When something significant happened to them, they were supposed to set up stones. But these stones were not to be worshiped. They were simply a reminder for them to recall and remember what God had done in their lives. And as people walked by them, they could ask the Jews what these stones meant and God would be glorified by them.
Peter even picked up on this ancient Jewish custom of stone monuments.
1 Peter 2:4-5 (ESV)
As you come to him, a living stone rejected by men but in the sight of God chosen and precious, you yourselves like living stones are being built up as a spiritual house, to be a holy priesthood, to offer spiritual sacrifices acceptable to God through Jesus Christ.
We are the true matstsebah today, for God wants us to be a living matstsebah. But even so, it is not wrong today even for us Christians to still make use of an Ebenezer, matstsebah, or standing stone today.
Creating a memorial day in your spiritual life
Do you have some significant event in which God performed an amazing feat for you? Maybe it is your salvation. Maybe it is a time when God healed you. Maybe it is a time that God answered a specific prayer or got you out of a predicament that was weighing heavily upon you. Why don’t you get pick up a stone and use it to remind you of that special event?

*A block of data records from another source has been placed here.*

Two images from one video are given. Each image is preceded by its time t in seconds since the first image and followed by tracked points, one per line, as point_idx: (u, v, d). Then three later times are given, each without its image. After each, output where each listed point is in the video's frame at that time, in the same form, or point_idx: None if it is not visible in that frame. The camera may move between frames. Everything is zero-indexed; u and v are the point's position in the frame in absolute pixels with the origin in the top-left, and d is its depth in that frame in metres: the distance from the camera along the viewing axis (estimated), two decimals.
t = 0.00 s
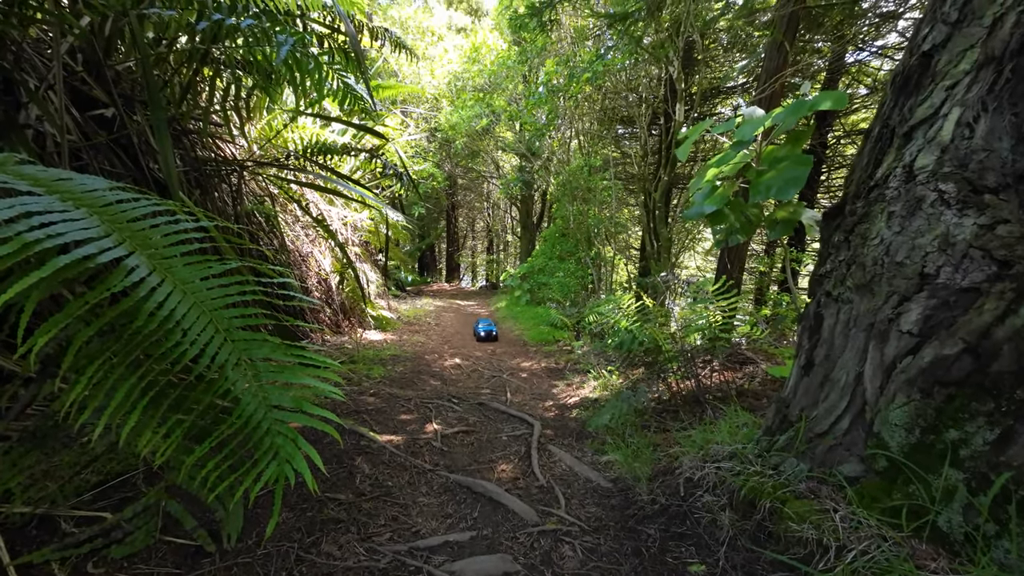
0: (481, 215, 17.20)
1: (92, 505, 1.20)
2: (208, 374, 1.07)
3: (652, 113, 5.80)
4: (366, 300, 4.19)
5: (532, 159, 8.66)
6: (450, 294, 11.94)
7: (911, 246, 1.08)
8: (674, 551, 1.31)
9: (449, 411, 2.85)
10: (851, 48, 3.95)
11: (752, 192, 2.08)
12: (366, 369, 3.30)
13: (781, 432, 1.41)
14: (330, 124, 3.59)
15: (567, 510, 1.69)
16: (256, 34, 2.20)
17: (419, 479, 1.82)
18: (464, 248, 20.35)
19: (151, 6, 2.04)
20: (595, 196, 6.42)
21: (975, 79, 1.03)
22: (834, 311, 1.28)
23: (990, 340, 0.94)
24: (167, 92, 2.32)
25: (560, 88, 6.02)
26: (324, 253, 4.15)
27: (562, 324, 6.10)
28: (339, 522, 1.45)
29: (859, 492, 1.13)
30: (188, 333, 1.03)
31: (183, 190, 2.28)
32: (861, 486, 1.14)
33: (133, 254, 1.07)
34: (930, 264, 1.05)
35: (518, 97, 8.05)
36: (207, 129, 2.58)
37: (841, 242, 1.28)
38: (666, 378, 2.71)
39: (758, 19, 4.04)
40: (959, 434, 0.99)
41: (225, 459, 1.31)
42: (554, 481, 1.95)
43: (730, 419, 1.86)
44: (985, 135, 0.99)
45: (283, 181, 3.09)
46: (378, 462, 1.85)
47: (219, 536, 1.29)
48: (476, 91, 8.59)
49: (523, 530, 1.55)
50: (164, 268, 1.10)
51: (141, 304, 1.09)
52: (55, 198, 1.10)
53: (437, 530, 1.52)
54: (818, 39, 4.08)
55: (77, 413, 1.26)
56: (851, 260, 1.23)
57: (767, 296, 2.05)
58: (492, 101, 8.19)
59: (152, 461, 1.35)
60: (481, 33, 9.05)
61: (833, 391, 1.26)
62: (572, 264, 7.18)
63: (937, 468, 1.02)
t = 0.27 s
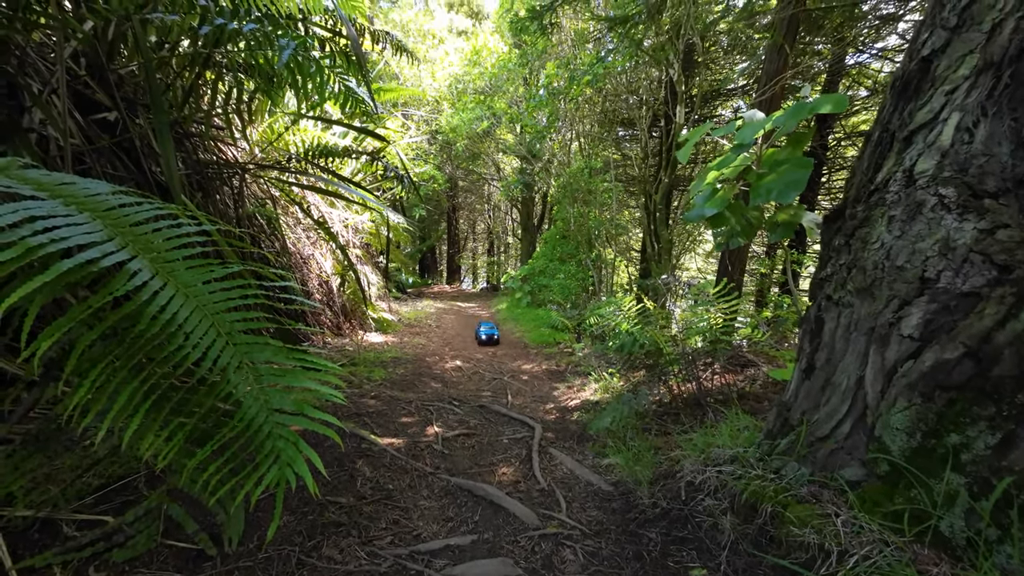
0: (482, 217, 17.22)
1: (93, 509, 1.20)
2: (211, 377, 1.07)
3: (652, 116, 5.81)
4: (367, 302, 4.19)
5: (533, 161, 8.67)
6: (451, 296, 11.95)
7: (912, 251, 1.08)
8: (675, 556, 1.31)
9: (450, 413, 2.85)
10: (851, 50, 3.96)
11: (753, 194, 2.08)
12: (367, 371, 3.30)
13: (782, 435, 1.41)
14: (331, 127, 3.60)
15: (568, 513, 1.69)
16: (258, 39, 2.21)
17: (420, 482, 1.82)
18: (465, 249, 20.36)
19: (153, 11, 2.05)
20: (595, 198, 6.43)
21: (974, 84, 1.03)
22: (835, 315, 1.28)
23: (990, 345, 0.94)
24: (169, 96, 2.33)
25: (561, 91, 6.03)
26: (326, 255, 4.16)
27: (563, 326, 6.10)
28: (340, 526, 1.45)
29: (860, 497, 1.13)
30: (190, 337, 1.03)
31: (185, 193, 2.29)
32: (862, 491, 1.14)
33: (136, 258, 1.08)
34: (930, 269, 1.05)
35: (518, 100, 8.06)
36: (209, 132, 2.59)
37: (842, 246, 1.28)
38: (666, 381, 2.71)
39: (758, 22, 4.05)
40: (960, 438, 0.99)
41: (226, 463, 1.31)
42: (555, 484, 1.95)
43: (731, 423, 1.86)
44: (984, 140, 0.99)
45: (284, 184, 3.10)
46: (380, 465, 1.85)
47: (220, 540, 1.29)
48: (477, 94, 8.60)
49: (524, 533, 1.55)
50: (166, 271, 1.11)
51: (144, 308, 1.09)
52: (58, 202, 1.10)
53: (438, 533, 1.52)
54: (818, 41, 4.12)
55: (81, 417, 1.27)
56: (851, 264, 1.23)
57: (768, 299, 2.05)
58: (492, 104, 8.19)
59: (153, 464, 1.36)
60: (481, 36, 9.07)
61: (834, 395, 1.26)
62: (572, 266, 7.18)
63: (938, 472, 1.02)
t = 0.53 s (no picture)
0: (482, 218, 17.23)
1: (92, 510, 1.20)
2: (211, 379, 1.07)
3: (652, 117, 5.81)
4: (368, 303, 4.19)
5: (533, 162, 8.68)
6: (451, 297, 11.95)
7: (913, 252, 1.08)
8: (676, 557, 1.31)
9: (450, 414, 2.85)
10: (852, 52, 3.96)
11: (753, 196, 2.08)
12: (367, 372, 3.30)
13: (783, 436, 1.41)
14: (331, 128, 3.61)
15: (569, 514, 1.69)
16: (258, 40, 2.20)
17: (421, 484, 1.82)
18: (465, 251, 20.37)
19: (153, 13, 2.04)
20: (596, 199, 6.43)
21: (975, 86, 1.03)
22: (836, 315, 1.28)
23: (992, 346, 0.94)
24: (169, 96, 2.33)
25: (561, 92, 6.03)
26: (326, 256, 4.16)
27: (563, 327, 6.10)
28: (340, 527, 1.45)
29: (861, 498, 1.13)
30: (190, 339, 1.03)
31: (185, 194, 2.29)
32: (864, 492, 1.13)
33: (136, 259, 1.07)
34: (932, 270, 1.04)
35: (519, 101, 8.06)
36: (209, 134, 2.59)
37: (843, 247, 1.28)
38: (667, 382, 2.71)
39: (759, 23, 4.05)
40: (962, 440, 0.99)
41: (226, 464, 1.31)
42: (555, 485, 1.95)
43: (732, 424, 1.85)
44: (986, 141, 0.99)
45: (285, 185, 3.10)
46: (380, 466, 1.85)
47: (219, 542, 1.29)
48: (477, 95, 8.61)
49: (524, 535, 1.55)
50: (166, 272, 1.11)
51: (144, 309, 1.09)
52: (58, 202, 1.10)
53: (439, 534, 1.51)
54: (818, 42, 4.25)
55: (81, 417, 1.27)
56: (852, 264, 1.23)
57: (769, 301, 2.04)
58: (493, 105, 8.19)
59: (153, 465, 1.36)
60: (482, 37, 9.07)
61: (835, 396, 1.26)
62: (573, 267, 7.19)
63: (940, 474, 1.01)
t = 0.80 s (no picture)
0: (483, 217, 17.25)
1: (96, 504, 1.22)
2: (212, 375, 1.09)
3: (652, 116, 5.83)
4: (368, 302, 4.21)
5: (533, 162, 8.69)
6: (452, 296, 11.98)
7: (904, 249, 1.09)
8: (672, 552, 1.33)
9: (450, 412, 2.87)
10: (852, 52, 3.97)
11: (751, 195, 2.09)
12: (368, 370, 3.31)
13: (778, 433, 1.43)
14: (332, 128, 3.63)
15: (567, 510, 1.71)
16: (259, 40, 2.21)
17: (420, 480, 1.84)
18: (465, 250, 20.39)
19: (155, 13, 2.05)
20: (596, 198, 6.44)
21: (965, 86, 1.04)
22: (829, 313, 1.29)
23: (980, 342, 0.96)
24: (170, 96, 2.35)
25: (562, 92, 6.05)
26: (327, 255, 4.18)
27: (563, 326, 6.12)
28: (340, 521, 1.46)
29: (854, 492, 1.14)
30: (192, 335, 1.05)
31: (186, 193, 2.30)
32: (856, 487, 1.15)
33: (139, 257, 1.09)
34: (922, 267, 1.06)
35: (519, 100, 8.07)
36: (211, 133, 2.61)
37: (837, 245, 1.29)
38: (666, 381, 2.72)
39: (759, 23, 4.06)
40: (952, 434, 1.00)
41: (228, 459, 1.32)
42: (554, 482, 1.96)
43: (729, 421, 1.87)
44: (975, 140, 1.00)
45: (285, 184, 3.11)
46: (380, 462, 1.87)
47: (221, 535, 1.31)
48: (477, 95, 8.62)
49: (522, 529, 1.57)
50: (169, 270, 1.12)
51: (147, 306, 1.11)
52: (63, 201, 1.12)
53: (438, 529, 1.53)
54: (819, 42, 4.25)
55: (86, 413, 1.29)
56: (846, 262, 1.25)
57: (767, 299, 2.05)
58: (493, 105, 8.20)
59: (156, 460, 1.37)
60: (482, 37, 9.08)
61: (829, 392, 1.27)
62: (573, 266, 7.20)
63: (930, 468, 1.03)
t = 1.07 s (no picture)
0: (486, 216, 17.27)
1: (104, 493, 1.25)
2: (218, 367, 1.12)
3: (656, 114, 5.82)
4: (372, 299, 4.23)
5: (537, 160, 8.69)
6: (455, 294, 12.01)
7: (899, 245, 1.10)
8: (669, 544, 1.34)
9: (451, 408, 2.90)
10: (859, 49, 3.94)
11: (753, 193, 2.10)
12: (370, 366, 3.34)
13: (775, 428, 1.44)
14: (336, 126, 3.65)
15: (566, 504, 1.72)
16: (264, 38, 2.23)
17: (421, 473, 1.86)
18: (469, 248, 20.42)
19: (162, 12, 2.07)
20: (600, 196, 6.44)
21: (960, 83, 1.05)
22: (826, 309, 1.31)
23: (973, 337, 0.97)
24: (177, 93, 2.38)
25: (566, 90, 6.05)
26: (331, 253, 4.20)
27: (565, 324, 6.13)
28: (342, 512, 1.49)
29: (848, 486, 1.16)
30: (198, 328, 1.08)
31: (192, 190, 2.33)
32: (850, 481, 1.16)
33: (147, 251, 1.12)
34: (916, 263, 1.07)
35: (522, 98, 8.08)
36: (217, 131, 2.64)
37: (834, 242, 1.30)
38: (666, 378, 2.74)
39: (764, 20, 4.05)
40: (944, 428, 1.02)
41: (232, 450, 1.35)
42: (553, 477, 1.98)
43: (727, 417, 1.88)
44: (969, 136, 1.01)
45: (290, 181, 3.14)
46: (382, 456, 1.89)
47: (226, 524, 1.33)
48: (481, 93, 8.62)
49: (521, 522, 1.59)
50: (176, 265, 1.15)
51: (154, 300, 1.13)
52: (72, 196, 1.14)
53: (438, 521, 1.55)
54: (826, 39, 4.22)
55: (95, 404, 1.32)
56: (843, 259, 1.26)
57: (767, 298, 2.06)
58: (497, 103, 8.20)
59: (162, 450, 1.41)
60: (486, 35, 9.08)
61: (824, 387, 1.29)
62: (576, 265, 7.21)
63: (922, 462, 1.05)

Set it up in the living room, kitchen, den, or wherever to be a matstsebah or Ebenezer. And when people ask you about the stone, you can tell them what God has done for you. We soon will be honoring Memorial Day, a day established for the fallen who gave the ultimate sacrifice for their country. Many will lay flowers or place flags by stones of remembrance of these heroes. How about this year, we also set up a stone to honor the God who has helped us and given His Son Jesus for us, who died to give us life?